Erinnern Sie sich an den Sound? Dieses heisere, turbinenartige Kreischen, das erst jenseits der 10.000 Touren beginnt und in einem hysterischen Schrei bei 15.000 gipfelt. Es ist der Klang einer fast ausgestorbenen Spezies: des reinrassigen 600er-Vierzylinder-Supersportlers. Jahrelang mussten Puristen zusehen, wie diese Kategorie zugunsten drehmomentstärkerer, aber charakterlich oft zahmerer Zweizylinder ausgedünnt wurde. Doch 2024 vollbrachte Honda ein kleines Wunder und holte die legendäre CBR600RR, ausgestattet mit modernster Elektronik, zurück nach Europa. Für 2025 rollt sie mit neuen Farben weiter. Doch ist sie mehr als nur ein nostalgisches Relikt? Ist sie eine echte Alternative in der modernen Sportmotorrad-Welt?
Die Wiedergeburt einer Legende: Was macht die neue CBR600RR aus?
Unter dem vertrauten, aber geschärften Design verbirgt sich eine faszinierende Mischung aus klassischer 600er-Tugend und moderner Hightech.

Das Herzstück: Der Reihenvierzylinder-Motor im Detail
Das Herzstück ist und bleibt der 599-ccm-Reihenvierzylinder. Er wurde für die Euro-5+-Norm umfassend überarbeitet und leistet nun 121 PS bei unglaublichen 14.250 U/min. Er ist ein Motor, der gefordert und gedreht werden will. Seine Belohnung ist eine explosive Leistungsentfaltung im oberen Drehzahlbereich, die süchtig macht.
Das Chassis: Ein Meisterstück der Agilität
Die CBR600RR war schon immer berühmt für ihr fast schon telepathisches Handling. Der Brückenrahmen aus Aluminium, die hochwertige Showa Big Piston-Gabel und die Unit Pro-Link-Hinterradaufhängung wurden im Detail verfeinert. Mit nur 193 kg vollgetankt ist sie federleicht und lässt sich mit spielerischer Präzision dirigieren.
Moderne Zeiten: Das komplette Elektronikpaket aus der Fireblade
Hier fand die größte Modernisierung statt. Die CBR600RR erbt die komplette Elektronik-Suite ihrer großen Schwester, der Fireblade. Eine 6-Achsen-IMU steuert ein Kurven-ABS, eine mehrstufige Traktionskontrolle (HSTC), eine Wheelie-Kontrolle und eine einstellbare Motorbremse. Gesteuert wird alles über ein modernes TFT-Farbdisplay.

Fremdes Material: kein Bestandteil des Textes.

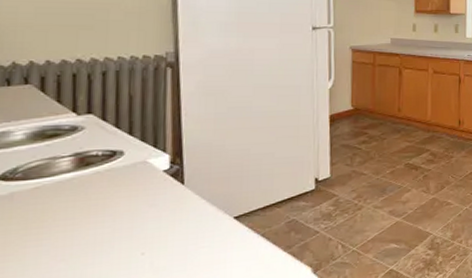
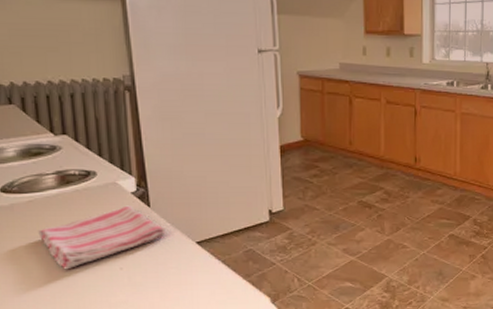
dish towel: none [42,184,200,262] -> present [38,205,166,270]

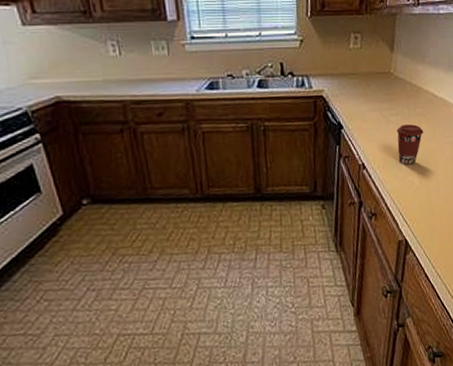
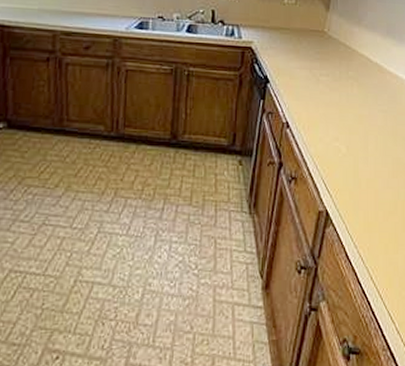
coffee cup: present [396,124,424,165] -> none [325,87,355,129]

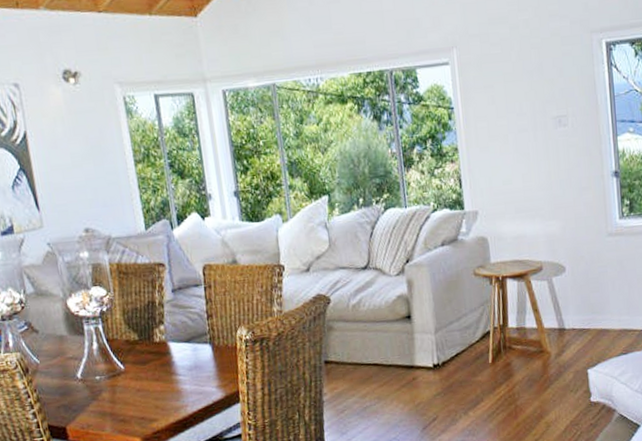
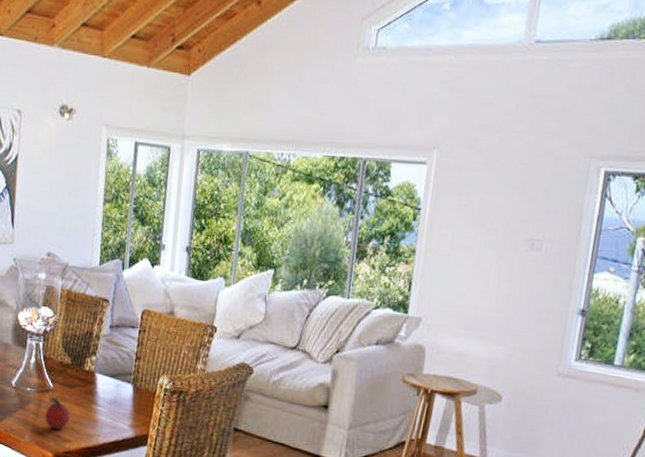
fruit: none [122,378,151,413] -> present [45,396,70,430]

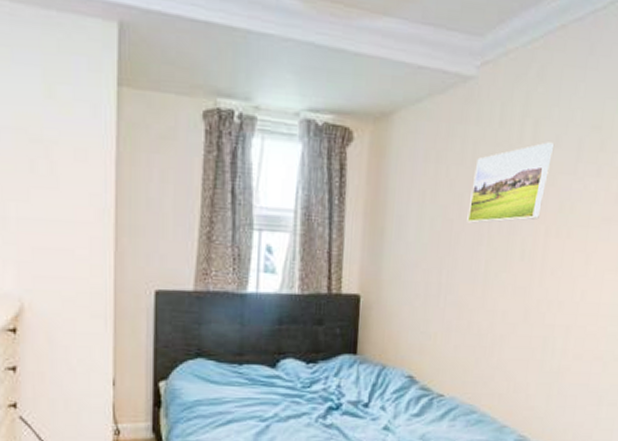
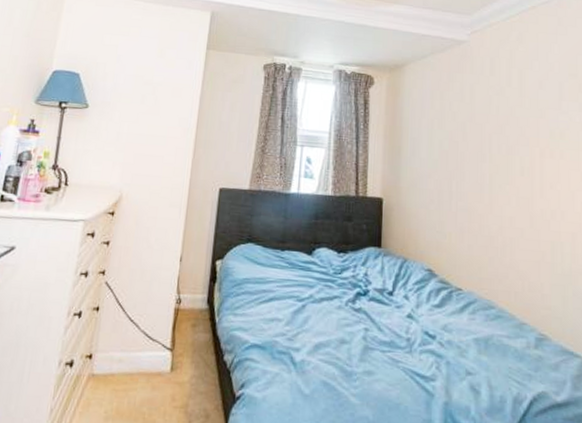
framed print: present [467,142,555,223] -> none [470,85,539,145]

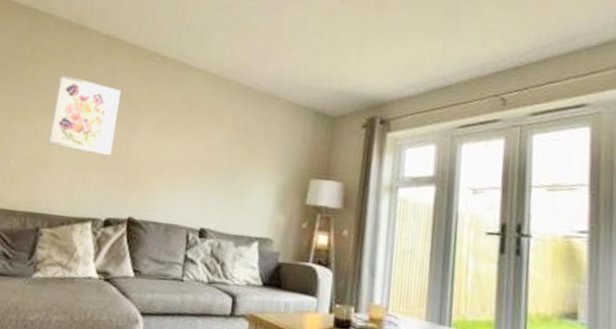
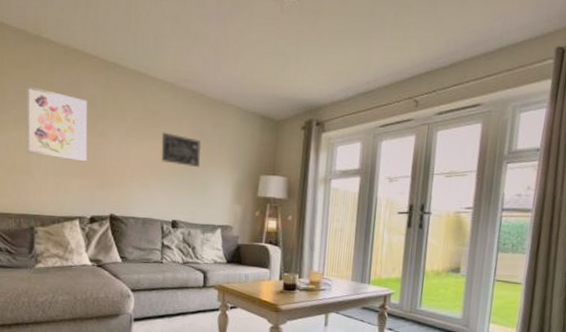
wall art: none [195,126,243,167] -> present [161,132,202,167]

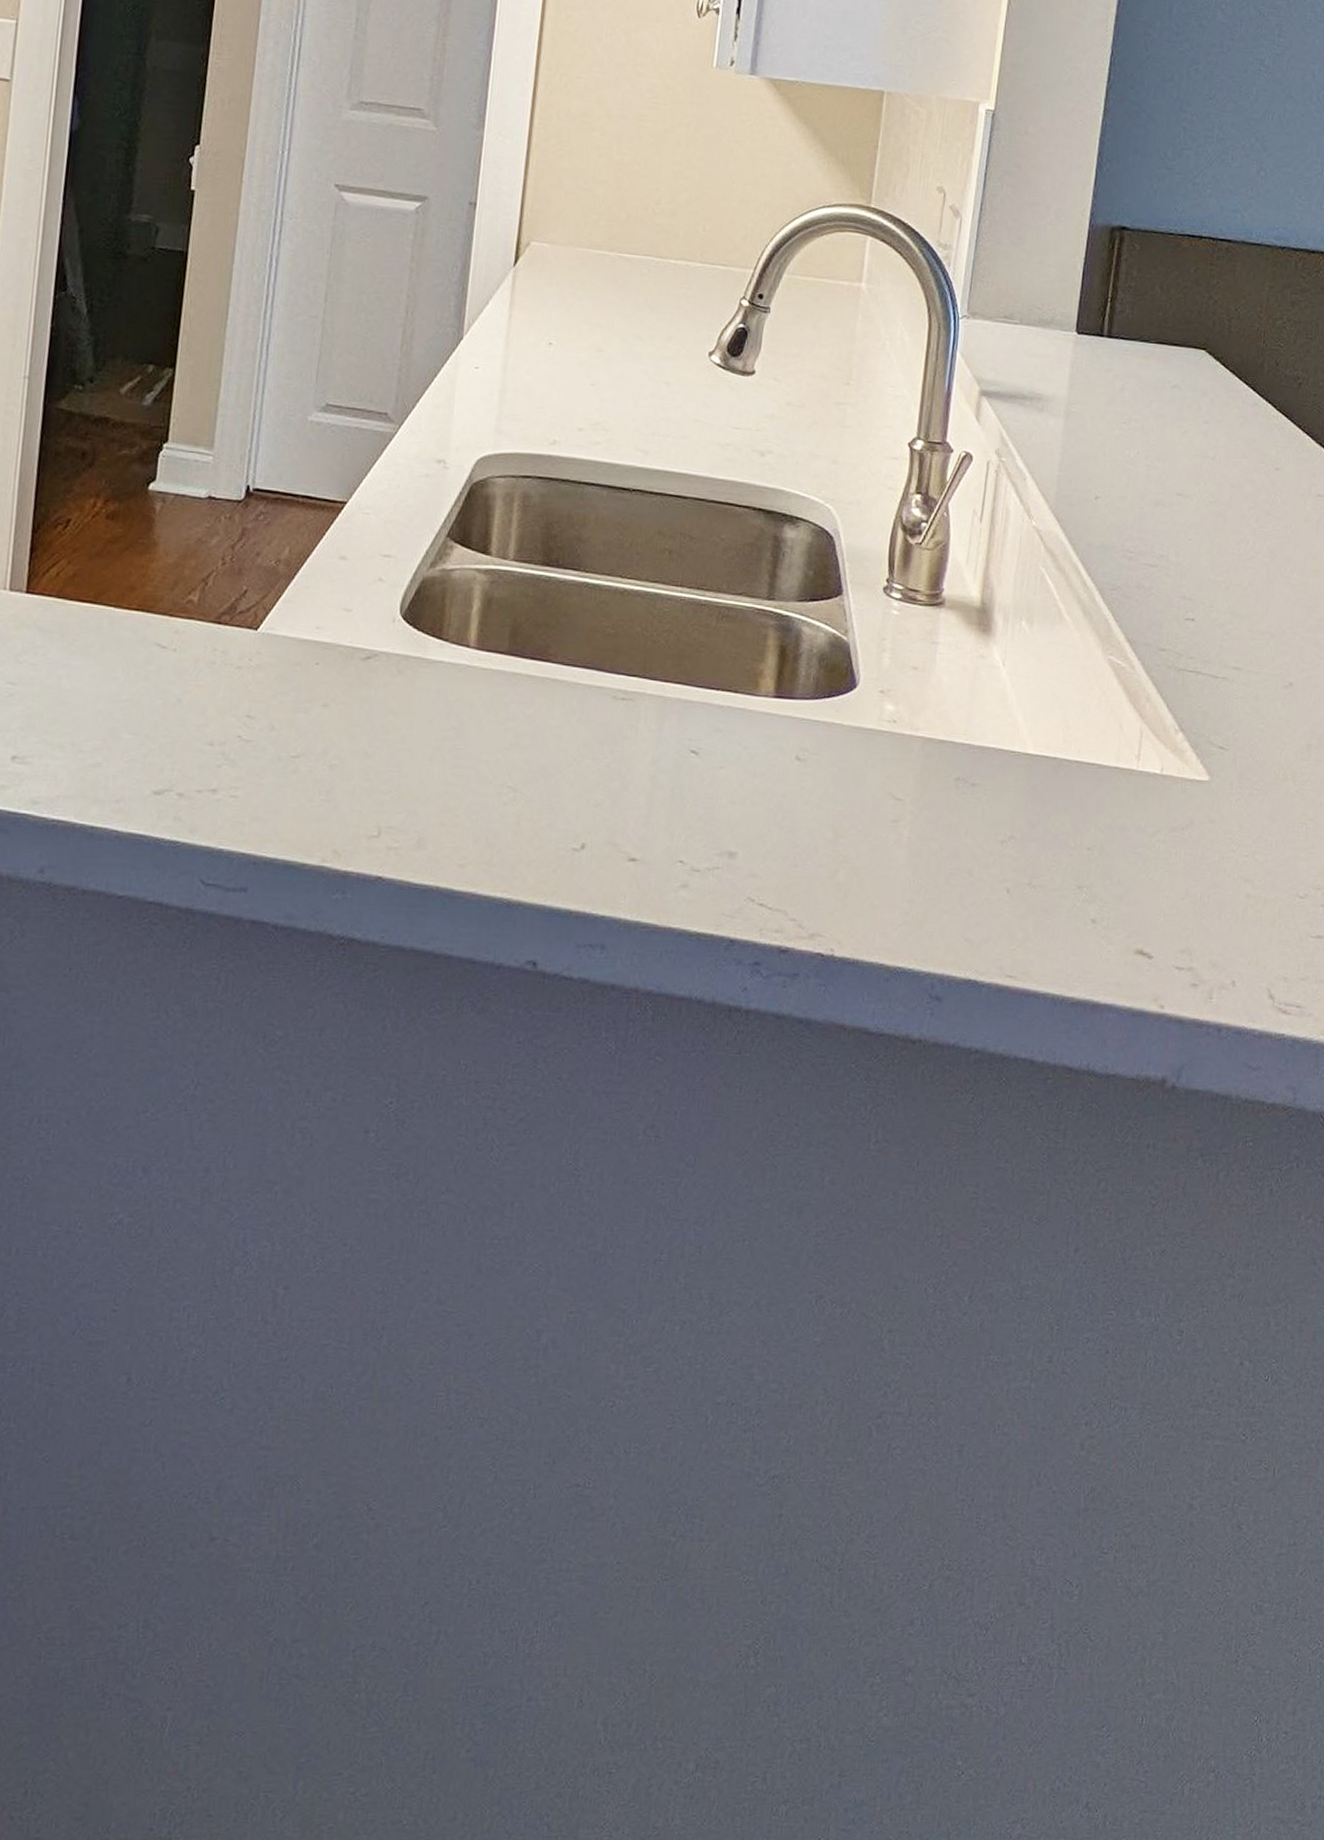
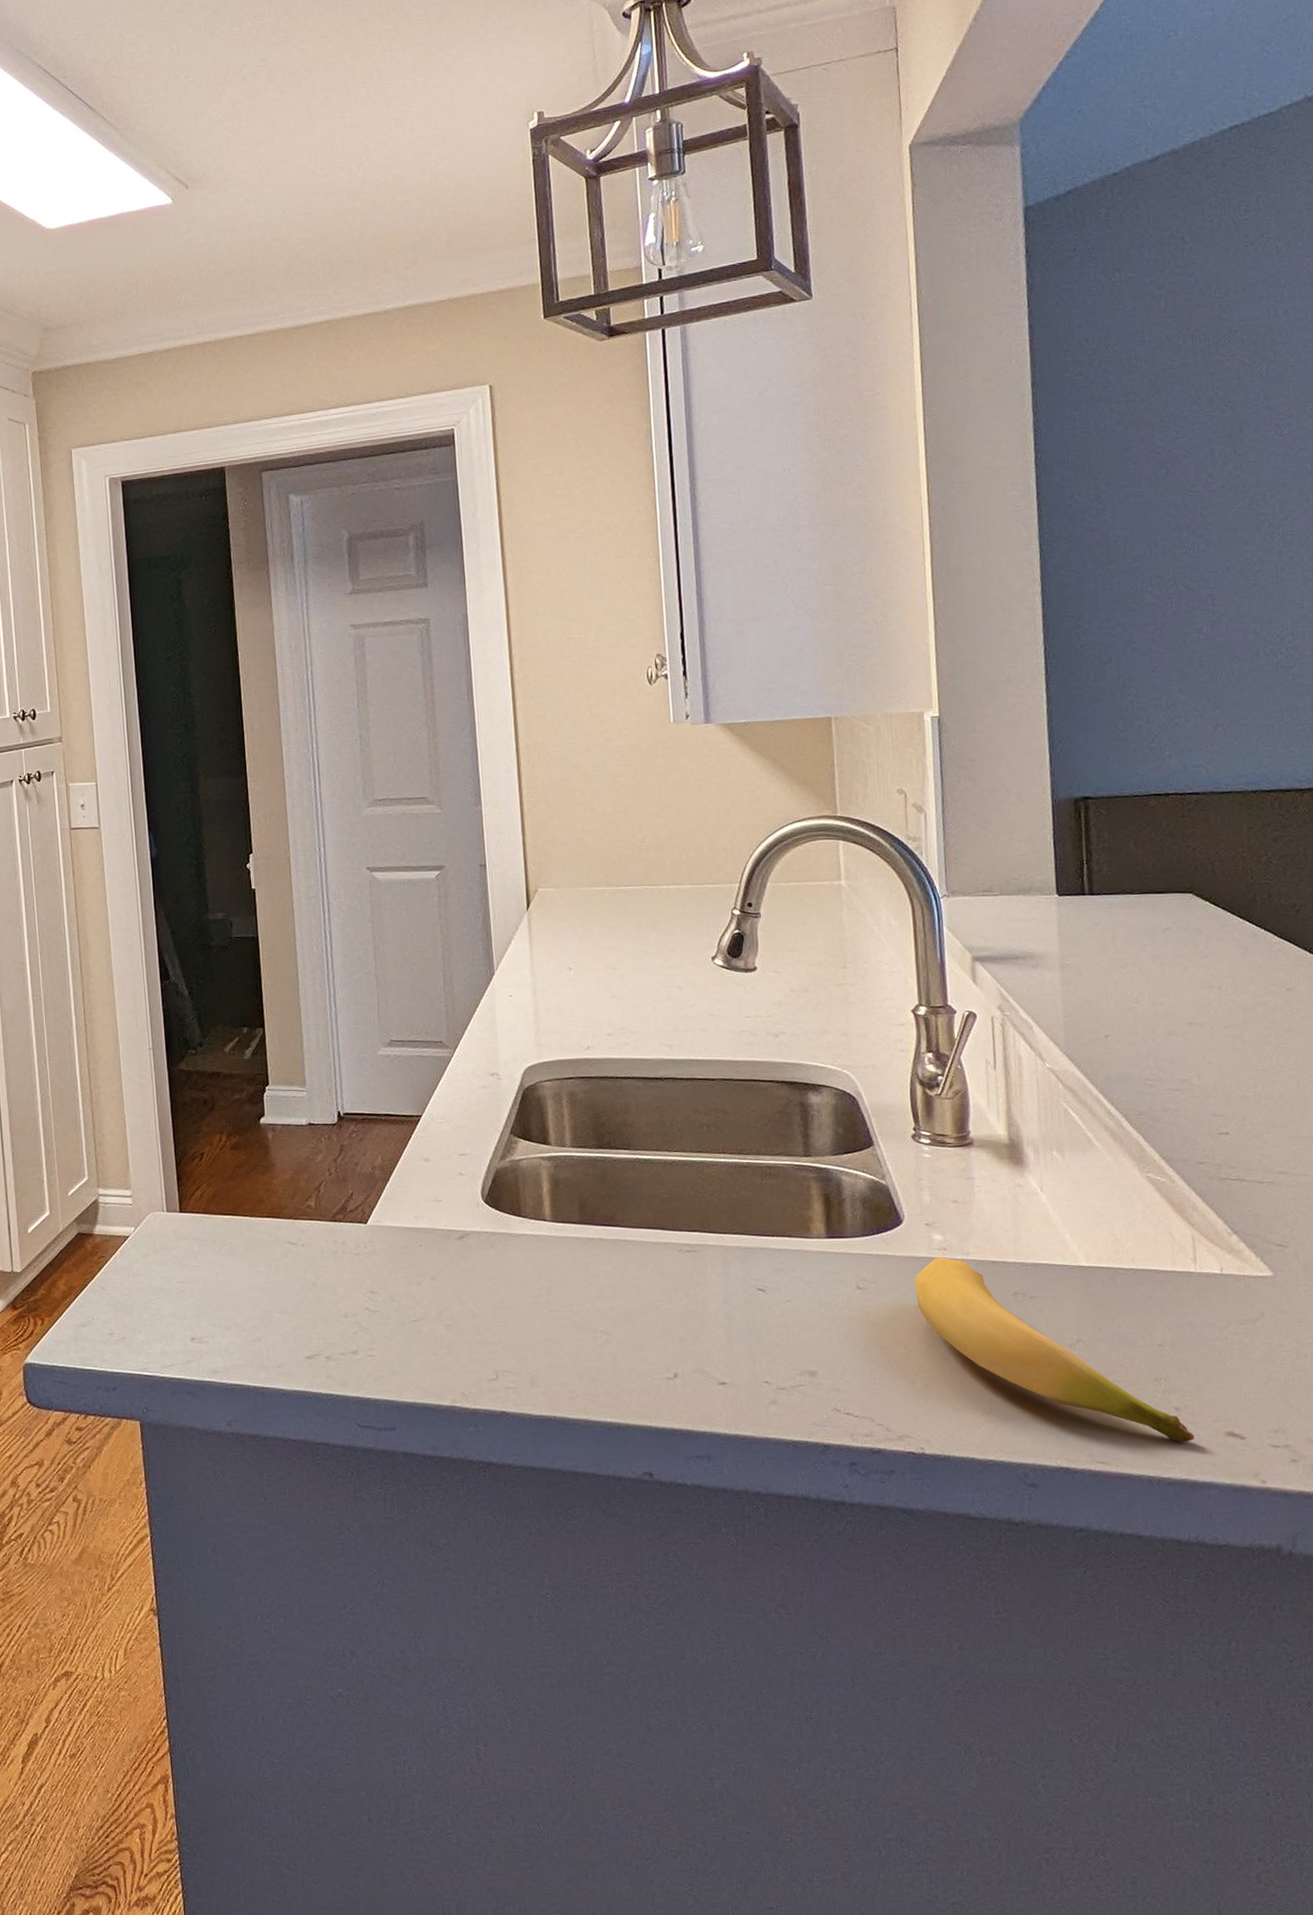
banana: none [856,731,1105,958] -> present [913,1257,1195,1442]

Der Schrei nach Drehzahl: Der X-Faktor des 600er-Konzepts
In einer Welt, die von Drehmoment besessen ist, zelebriert die CBR600RR die pure, ungefilterte Drehzahl. Und genau das macht sie so einzigartig.
Warum 14.250 U/min mehr Spaß machen können als pures Drehmoment
Moderne Zweizylinder schieben aus dem Keller an, aber oft ist die Show schon bei 9.000 Touren vorbei. Die CBR600RR erwacht hier erst zum Leben. Das Gefühl, den Motor durch die Gänge zu peitschen und die volle Leistung aktiv „erarbeiten“ zu müssen, ist eine unglaublich involvierende und befriedigende Erfahrung. Man ist kein Passagier, man ist der Dirigent eines hochdrehenden Orchesters.
Tipp des Experten von Mathias Kalb: „Moderne Motorräder geben dir ihre Leistung auf dem Silbertablett. Die CBR600RR verlangt, dass du sie dir verdienst. Und die Belohnung, wenn die Nadel die 10.000er-Marke passiert und der Motor explodiert, ist pure, ungefilterte Ekstase. Das ist der Stoff, aus dem Heldengeschichten sind.“
Das analoge Fahrgefühl im digitalen Zeitalter
Trotz aller Elektronik ist das Kerngefühl der CBR600RR herrlich analog. Das Chassis gibt ein kristallklares Feedback, man spürt genau, was die Reifen tun. Die Elektronik ist ein Sicherheitsnetz im Hintergrund, kein Filter, der das Erlebnis verwässert.
Gebaut für die Rennstrecke: Aerodynamik und Ergonomie
Jedes Detail an der CBR600RR schreit „Rennstrecke“.
MotoGP-inspirierte Winglets: Abtrieb für mehr Stabilität
Die in die Verkleidung integrierten Winglets sind keine Show. Sie stammen direkt aus dem MotoGP-Programm von Honda und erzeugen bei hohem Tempo spürbaren Anpressdruck auf das Vorderrad. Das erhöht die Stabilität beim Anbremsen und reduziert die Wheelie-Neigung.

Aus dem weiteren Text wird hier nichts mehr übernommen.